Apollinaire experimented with audacious techniques for generating verse. On occasion he would sit in a café and weave overheard phrases into the composition. For his book Calligrammes, he made shaped poems—poems that looked like a mirror, a heart, the rainfall, a pocket-watch. In his most ambitious discursive poems, he wins over the reader by modifying his self-pity with his wit and ebullience. There is a rare combination of enthusiasm and melancholy in Apollinaire’s self-presentation. A line from his poem “Les Collines” (“The Hills”) is etched into his tombstone at Père Lachaise Cemetery in Paris: “Je peux mourir en souriant”—“I can die with a smile on my face.”

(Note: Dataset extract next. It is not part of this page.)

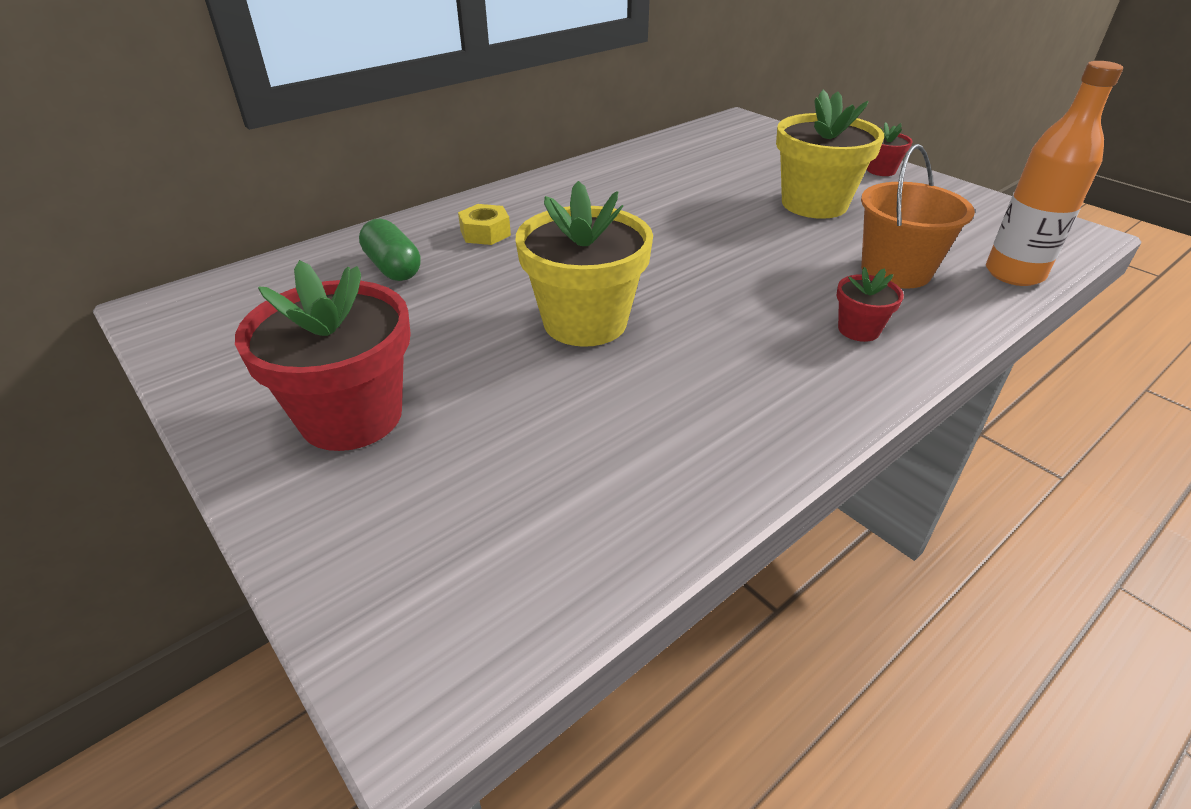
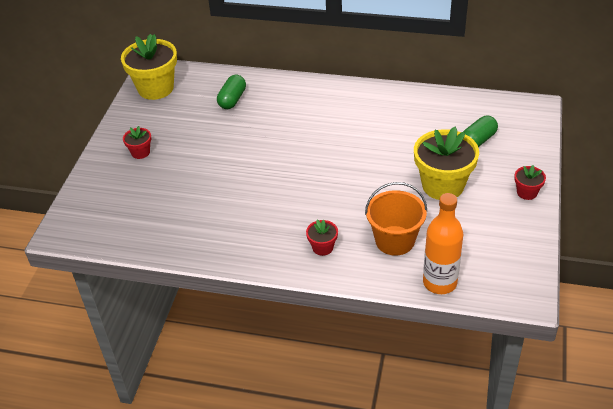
camera: 55 degrees right, 5 degrees up
(351, 416) = (140, 152): red flower pot -> red flower pot, size x0.47
(485, 233) = (286, 104): yellow nut -> none
(585, 322) = (247, 170): yellow flower pot -> yellow flower pot (155, 88)
(755, 160) = (477, 140): none -> green capsule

“Zone,” the central poem in Apollinaire’s career, prefaces his collection Alcools, the title of which translates literally as “Spirits” in the alcoholic sense though I would argue for “Cocktails.” Alcools is in any case an apt title for one who likes to boast that he has “drunk the universe” and chanted “songs of universal drunkenness.” Published in 1913, the year Stravinsky’s Rite of Spring had its Paris premiere, “Zone” is chronologically the last poem in the collection to have been written. The poet was thirty-three years old, the age of Dante embarking on his tour of the afterlife. The poem doesn’t so much praise its objects of futurist desire—the Eiffel Tower, airplanes, a railway terminal—as treat them like pastoral motifs. The heart of the poem is not in the future at all but in a past recollected in anxiety and sadness.
“Zone” heralds a striking new direction in Apollinaire’s work. He discards punctuation to good effect. He refers to himself sometimes as I, sometimes as you (both tu and vous in French), a habit that held a special appeal for O’Hara and other New York poets. The poem’s title embraces (or blends) the meanings of neighborhood, frontier, slum (and slumming), and the female erogenous zone, all of which come into play. (“And I smoke ZONE tobacco,” Apollinaire wrote in a later poem.) Organized around a walk in Paris from one sunrise to another—and from one time zone to another—“Zone” is in loosely rhymed couplets, which presents a difficulty that translators tend to evade. A notable exception is Samuel Beckett in perhaps the most impressive parts of his translation. For example, Beckett renders “C’est le beau lys que tous nous cultivons / C’est la torch aux cheveux roux que n’eteint pas le vent” as “It is the fair lily that we all revere / It is the torch burning in the wind its auburn hair.” In addition to the near-rhyme, Beckett gives us the echo of “burn” in “auburn,” a move that Apollinaire would have appreciated.